If there's a process for this that's already established in some Meta question, I couldn't find it either through searching or in the "Similar questions" list, but I'd welcome a "Duplicate" pointer if it can answer the question.
There are a sizeable number (upwards of 35 by my count) of questions where the root cause (or occasionally an ancillary cause) is the lack of systemd support in Windows Subsystem for Linux. Now that might make it a general-computing issue (and it sometimes is), but there are also a number of questions where:
- The root cause is lack of systemd support
- The question is (IMHO) on-topic (unique to programming, e.g. installation of code-server)

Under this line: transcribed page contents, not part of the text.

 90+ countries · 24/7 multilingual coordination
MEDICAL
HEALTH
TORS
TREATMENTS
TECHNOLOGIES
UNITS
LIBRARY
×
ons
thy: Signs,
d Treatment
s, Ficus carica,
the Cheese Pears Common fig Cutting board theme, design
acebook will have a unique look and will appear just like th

- There are non-systemd solutions available.
But yesterday, Microsoft released a new preview version of WSL that supports systemd. Pretty much every one of those 35+ questions I have found could be answered with a new answer that says something like:
With yesterday's preview release of WSL 0.67.6, it is now possible to run systemd under WSL2. With this enabled, you should be able to do (x from question) without any other workarounds.
This feature does require Windows 11, so those using WSL on Windows 10 should continue to use the workarounds from the other answer(s) here.

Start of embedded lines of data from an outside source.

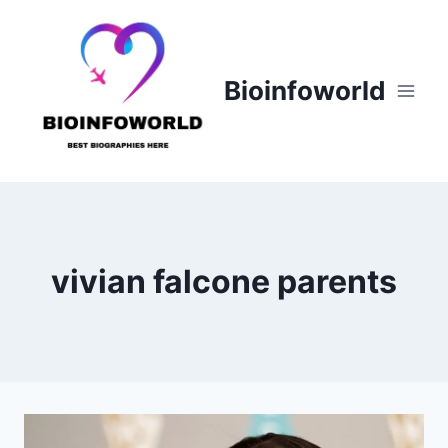
Skip
to
content
Bioinfoworld
vivian falcone parents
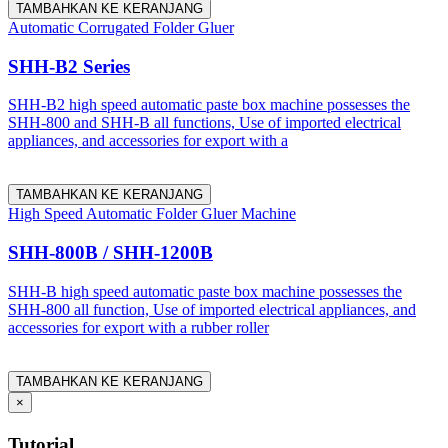
TAMBAHKAN KE KERANJANG
Automatic Corrugated Folder Gluer
SHH-B2 Series
SHH-B2 high speed automatic paste box machine possesses the
SHH-800 and SHH-B all functions, Use of imported electrical
appliances, and accessories for export with a
TAMBAHKAN KE KERANJANG
High Speed Automatic Folder Gluer Machine
SHH-800B / SHH-1200B
SHH-B high speed automatic paste box machine possesses the
SHH-800 all function, Use of imported electrical appliances, and
accessories for export with a rubber roller
TAMBAHKAN KE KERANJANG
×
Tutorial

Some of these questions could certainly be closed as off-topic or duplicates. However, since there's been no activity on them in some time, I can't take them to SOCVR. From past history, they are unlikely to get the votes-to-close since WSL is a low-volume tag where close-votes typically expire before action.
I'd love to avoid having 35+ questions updated with (essentially) the same answer somehow, but what's the right way to handle this type of situation?